- [Tujuan Latihan]: Lanjutkan teks tentang manajemen mudik Lebaran, mulai setelah kalimat terakhirnya.

- [Teks yang Diberikan]:
Bisa diprediksi, jumlah kekayaan tersebut akan semakin meningkat pada tahuntahun mendatang seiring dengan peningkatan pendapatan secara keseluruhan dari masyarakat. Moda pemindahan tersebut juga semakin bervariasi. Jika dahulu orang berlebaran banyak menggunakan kereta api dan bus, dewasa ini moda perjalanan mudik tersebut lebih banyak menggunakan kendaraan pribadi roda dua maupun roda empat.

Hal inilah yang membuat kompleksitas “manajemen mudik” meningkat luar biasa. Inilah yang sering disebut sebagai
problem of success, keberhasilan kita dalam peningkatan pendapatan akhirnya menimbulkan permasalahan baru yaitu manajemen mudik yang luar biasa kompleks. Meskipun benar bahwa pemerintah, dan kita semua, ke depan harus meningkatkan manajemen tersebut agar jumlah korban dapat ditekan serendah mungkin, dugaan saya permasalahan tersebut justru akan lebih besar lagi pada tahun-tahun mendatang karena kemampuan masyarakat untuk memiliki kendaraan roda dua dan roda empat semakin banyak.

- [Data Tersedia]:
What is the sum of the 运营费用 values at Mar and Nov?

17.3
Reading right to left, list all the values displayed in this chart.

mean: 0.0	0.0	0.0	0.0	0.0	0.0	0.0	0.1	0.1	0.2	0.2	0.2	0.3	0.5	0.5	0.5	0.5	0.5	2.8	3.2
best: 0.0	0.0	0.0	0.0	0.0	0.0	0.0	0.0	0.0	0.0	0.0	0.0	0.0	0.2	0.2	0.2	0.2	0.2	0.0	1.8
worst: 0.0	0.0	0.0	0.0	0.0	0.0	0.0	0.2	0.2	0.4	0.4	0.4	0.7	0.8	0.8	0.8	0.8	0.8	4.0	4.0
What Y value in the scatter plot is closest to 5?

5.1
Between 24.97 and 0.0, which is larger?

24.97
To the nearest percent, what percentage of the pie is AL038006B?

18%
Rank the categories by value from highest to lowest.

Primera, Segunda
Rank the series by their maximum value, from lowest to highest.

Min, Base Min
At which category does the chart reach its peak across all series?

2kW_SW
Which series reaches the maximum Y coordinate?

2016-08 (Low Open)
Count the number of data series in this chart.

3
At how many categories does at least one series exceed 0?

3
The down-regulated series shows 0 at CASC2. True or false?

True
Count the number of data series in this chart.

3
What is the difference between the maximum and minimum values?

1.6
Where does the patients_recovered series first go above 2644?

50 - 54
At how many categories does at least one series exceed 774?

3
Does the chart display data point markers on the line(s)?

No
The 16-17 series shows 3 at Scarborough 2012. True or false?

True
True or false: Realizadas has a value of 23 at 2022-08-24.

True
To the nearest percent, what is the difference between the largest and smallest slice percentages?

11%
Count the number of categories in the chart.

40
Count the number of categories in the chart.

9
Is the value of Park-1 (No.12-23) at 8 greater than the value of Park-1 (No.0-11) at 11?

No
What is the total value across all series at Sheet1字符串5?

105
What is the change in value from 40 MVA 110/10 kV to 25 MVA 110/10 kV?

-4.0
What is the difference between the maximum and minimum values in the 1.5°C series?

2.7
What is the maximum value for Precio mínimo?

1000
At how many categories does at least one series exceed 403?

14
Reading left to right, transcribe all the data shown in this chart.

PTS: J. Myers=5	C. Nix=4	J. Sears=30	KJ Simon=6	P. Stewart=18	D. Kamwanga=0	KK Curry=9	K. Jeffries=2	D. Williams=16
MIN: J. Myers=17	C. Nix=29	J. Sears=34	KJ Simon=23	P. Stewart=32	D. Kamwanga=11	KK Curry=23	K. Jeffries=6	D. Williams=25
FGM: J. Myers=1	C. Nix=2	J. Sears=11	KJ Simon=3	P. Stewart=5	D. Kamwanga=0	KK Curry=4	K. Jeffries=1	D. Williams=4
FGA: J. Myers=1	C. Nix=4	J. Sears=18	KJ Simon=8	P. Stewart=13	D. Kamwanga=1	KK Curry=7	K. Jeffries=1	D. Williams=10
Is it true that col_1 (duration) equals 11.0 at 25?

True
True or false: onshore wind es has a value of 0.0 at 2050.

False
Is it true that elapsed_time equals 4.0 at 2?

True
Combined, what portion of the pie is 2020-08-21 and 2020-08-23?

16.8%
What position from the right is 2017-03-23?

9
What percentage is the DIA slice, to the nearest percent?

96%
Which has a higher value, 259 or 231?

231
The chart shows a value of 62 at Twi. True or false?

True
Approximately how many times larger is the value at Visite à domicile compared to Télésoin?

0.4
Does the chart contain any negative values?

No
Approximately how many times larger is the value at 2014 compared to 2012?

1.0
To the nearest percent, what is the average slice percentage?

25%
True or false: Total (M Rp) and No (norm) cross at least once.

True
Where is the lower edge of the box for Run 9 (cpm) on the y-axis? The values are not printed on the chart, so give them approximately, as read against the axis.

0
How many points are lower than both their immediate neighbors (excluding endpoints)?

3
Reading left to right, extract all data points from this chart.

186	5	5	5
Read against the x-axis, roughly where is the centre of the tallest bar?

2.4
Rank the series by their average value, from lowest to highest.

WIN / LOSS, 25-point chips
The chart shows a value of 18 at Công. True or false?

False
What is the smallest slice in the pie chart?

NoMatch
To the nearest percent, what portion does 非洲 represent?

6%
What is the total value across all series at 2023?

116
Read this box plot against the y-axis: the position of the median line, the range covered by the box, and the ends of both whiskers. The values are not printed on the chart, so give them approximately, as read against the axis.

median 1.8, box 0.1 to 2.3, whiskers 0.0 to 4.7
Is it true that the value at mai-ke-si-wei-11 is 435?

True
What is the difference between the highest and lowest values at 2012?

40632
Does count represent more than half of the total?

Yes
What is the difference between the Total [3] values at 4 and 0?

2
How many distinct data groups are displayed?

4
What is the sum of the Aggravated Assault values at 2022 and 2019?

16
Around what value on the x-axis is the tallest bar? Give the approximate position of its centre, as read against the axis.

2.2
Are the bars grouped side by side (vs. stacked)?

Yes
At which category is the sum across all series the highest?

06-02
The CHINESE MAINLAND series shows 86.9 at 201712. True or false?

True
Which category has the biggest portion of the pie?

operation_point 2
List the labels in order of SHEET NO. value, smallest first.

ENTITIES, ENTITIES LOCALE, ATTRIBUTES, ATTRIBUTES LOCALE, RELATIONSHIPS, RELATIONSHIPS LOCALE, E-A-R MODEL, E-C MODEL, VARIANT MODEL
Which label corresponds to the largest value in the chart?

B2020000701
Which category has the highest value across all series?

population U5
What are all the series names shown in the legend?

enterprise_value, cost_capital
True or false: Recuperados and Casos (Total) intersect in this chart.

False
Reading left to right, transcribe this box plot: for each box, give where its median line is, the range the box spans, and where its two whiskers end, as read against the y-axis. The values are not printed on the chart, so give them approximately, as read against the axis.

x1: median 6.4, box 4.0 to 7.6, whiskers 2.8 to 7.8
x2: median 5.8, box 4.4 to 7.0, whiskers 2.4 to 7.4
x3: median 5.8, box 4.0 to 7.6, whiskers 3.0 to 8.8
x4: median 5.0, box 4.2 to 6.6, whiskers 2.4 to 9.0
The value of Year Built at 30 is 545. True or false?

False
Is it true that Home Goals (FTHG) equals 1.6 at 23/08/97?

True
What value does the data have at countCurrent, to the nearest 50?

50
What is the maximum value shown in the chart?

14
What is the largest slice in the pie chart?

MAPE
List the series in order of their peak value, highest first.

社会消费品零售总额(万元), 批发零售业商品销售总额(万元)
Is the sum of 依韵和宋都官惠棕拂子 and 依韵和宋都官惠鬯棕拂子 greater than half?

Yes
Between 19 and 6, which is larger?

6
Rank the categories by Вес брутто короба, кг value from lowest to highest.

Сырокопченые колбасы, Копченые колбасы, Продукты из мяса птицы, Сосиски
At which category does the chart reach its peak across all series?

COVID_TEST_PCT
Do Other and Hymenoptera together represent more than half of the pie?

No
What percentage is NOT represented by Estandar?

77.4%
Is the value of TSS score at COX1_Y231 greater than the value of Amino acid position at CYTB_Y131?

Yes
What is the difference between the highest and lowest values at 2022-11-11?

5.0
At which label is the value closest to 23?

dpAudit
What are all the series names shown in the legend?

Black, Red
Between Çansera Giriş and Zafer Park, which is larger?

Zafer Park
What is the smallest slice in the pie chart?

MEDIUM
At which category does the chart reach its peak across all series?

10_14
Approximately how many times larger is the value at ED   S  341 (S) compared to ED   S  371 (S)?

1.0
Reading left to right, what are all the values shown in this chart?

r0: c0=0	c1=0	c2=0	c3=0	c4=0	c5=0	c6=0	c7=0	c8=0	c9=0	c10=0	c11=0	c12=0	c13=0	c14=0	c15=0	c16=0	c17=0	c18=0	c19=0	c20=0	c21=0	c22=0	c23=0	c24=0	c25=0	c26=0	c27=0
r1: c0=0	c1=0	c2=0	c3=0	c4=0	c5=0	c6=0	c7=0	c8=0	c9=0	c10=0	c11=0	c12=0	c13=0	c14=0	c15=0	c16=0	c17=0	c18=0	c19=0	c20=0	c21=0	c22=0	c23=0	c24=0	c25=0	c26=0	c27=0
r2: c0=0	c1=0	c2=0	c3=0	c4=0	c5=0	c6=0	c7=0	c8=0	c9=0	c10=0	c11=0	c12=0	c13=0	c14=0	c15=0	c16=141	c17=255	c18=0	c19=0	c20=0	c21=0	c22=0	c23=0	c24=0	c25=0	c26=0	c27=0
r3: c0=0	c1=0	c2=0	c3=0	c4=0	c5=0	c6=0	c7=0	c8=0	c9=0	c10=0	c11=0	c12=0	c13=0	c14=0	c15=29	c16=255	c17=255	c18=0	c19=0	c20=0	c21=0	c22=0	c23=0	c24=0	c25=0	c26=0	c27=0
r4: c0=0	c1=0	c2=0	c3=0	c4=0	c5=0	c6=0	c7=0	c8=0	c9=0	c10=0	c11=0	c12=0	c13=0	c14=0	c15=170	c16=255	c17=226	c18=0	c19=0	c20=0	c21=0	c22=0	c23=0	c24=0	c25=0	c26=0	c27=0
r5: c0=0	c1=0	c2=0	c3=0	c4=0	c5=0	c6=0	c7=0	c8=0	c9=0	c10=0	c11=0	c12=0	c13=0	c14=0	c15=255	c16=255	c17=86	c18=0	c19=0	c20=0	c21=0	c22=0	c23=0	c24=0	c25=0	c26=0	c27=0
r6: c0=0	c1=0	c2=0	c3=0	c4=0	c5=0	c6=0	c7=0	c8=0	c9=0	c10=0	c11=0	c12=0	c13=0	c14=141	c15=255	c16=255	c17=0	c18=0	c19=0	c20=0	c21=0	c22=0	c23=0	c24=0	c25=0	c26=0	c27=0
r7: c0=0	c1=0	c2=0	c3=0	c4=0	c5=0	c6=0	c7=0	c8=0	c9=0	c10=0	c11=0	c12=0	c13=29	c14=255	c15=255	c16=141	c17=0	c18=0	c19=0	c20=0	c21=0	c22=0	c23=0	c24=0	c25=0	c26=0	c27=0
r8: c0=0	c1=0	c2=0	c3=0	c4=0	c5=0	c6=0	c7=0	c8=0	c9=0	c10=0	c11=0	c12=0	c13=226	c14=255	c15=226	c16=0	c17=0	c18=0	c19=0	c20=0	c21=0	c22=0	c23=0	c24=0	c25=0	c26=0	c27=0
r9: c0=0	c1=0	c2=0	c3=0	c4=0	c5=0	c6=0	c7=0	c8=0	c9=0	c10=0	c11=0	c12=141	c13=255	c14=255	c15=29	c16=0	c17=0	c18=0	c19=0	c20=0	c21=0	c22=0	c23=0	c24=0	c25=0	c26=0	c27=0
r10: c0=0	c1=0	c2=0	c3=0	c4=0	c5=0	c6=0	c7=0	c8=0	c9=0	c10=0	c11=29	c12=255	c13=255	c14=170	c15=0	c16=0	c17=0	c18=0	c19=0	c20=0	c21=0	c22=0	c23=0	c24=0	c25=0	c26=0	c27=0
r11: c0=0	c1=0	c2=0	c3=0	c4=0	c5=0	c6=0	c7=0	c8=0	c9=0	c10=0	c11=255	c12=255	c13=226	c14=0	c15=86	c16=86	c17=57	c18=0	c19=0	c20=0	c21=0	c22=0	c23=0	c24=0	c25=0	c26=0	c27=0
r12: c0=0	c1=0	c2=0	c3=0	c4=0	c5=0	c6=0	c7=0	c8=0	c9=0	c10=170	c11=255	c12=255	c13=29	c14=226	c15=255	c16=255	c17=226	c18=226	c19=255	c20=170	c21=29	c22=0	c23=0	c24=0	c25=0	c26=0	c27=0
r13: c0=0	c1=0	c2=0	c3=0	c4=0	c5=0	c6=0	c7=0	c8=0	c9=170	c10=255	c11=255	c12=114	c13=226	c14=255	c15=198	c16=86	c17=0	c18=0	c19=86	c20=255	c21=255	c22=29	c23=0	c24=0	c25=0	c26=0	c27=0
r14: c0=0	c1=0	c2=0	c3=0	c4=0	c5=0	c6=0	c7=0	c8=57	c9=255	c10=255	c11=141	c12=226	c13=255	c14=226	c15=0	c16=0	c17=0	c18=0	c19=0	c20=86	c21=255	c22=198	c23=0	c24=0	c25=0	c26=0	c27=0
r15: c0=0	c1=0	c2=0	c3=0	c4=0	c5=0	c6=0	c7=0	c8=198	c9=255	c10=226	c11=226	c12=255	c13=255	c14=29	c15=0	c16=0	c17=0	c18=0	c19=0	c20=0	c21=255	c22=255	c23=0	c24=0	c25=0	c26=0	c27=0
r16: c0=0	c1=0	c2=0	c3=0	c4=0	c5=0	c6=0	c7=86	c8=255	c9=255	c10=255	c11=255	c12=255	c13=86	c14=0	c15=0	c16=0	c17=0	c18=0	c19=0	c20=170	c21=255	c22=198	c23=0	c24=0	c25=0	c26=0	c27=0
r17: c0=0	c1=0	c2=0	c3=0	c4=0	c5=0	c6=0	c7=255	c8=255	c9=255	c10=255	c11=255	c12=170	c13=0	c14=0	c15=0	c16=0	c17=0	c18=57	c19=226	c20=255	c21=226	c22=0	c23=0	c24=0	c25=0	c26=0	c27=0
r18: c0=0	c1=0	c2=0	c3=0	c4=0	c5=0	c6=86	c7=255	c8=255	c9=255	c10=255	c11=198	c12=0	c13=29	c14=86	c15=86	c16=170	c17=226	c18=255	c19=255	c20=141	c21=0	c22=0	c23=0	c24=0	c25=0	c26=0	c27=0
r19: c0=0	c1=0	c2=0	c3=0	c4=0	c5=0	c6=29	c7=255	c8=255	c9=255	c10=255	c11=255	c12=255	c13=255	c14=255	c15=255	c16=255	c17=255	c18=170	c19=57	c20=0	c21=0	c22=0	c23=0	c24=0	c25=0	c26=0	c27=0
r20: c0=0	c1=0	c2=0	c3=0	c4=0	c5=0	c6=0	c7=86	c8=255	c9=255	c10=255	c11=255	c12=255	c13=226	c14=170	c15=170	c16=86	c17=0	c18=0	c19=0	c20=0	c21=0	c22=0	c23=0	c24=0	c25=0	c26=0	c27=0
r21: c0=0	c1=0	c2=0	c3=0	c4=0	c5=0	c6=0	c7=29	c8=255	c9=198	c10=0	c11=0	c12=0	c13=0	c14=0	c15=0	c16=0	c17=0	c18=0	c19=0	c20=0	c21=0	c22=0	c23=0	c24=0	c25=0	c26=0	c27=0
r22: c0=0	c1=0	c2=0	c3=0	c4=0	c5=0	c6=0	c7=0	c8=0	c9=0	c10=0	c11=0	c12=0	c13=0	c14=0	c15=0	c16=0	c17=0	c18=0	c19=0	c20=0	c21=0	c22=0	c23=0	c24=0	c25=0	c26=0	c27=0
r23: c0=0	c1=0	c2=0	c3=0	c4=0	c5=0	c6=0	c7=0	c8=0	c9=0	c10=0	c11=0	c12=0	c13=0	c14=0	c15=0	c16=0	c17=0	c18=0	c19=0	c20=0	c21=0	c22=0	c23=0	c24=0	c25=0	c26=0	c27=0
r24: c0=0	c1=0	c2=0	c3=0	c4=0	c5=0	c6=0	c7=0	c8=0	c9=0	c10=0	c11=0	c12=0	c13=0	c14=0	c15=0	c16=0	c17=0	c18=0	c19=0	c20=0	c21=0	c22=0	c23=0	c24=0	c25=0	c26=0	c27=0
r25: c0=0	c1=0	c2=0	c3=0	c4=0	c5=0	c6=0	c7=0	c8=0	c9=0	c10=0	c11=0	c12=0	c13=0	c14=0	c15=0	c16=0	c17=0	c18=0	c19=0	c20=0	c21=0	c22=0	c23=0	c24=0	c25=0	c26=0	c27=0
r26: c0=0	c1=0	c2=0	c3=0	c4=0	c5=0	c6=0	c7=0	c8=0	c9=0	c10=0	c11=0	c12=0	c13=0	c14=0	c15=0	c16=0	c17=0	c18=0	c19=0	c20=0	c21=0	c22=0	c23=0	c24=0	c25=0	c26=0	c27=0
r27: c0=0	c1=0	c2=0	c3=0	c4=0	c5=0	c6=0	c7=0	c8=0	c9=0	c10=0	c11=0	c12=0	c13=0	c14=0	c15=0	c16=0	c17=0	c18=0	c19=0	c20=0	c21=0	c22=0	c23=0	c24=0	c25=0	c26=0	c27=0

- [Hasil Latihan]:
Bagaimanapun masyarakat ingin menikmati hasil pendapatan mereka dengan mengendarai kendaraan pribadi, baik untuk mobilitas di daerah tempat tujuan maupun untuk menunjukkan bukti keberhasilan hidup mereka di Ibu Kota dan di kota besar lainnya. Rasanya akan sangat sulit untuk membatasi mereka menggunakan kendaraan pribadi di musim mudik mendatang sebagaimana yang diusulkan beberapa pengamat. Dengan kegiatan mudik yang sangat masif tersebut Jakarta menjadi sangat sepi.

Jalan raya menjadi sangat mudah untuk dilalui.Apakah seluruh kegiatan bisnis menjadi mati dengan libur Lebaran tersebut? Ternyata tidak. Jika kawasan komersial memang menutup tokonya selama liburan, banyak hotel, mal, maupun restoran di Jakarta, dan saya yakin juga di kota besar lainnya yang ditinggal mudik, mengalami kenaikan bisnis mereka. Banyak keluarga di Jakarta dan kota besar lainnya sudah tidak terbiasa memasak sendiri.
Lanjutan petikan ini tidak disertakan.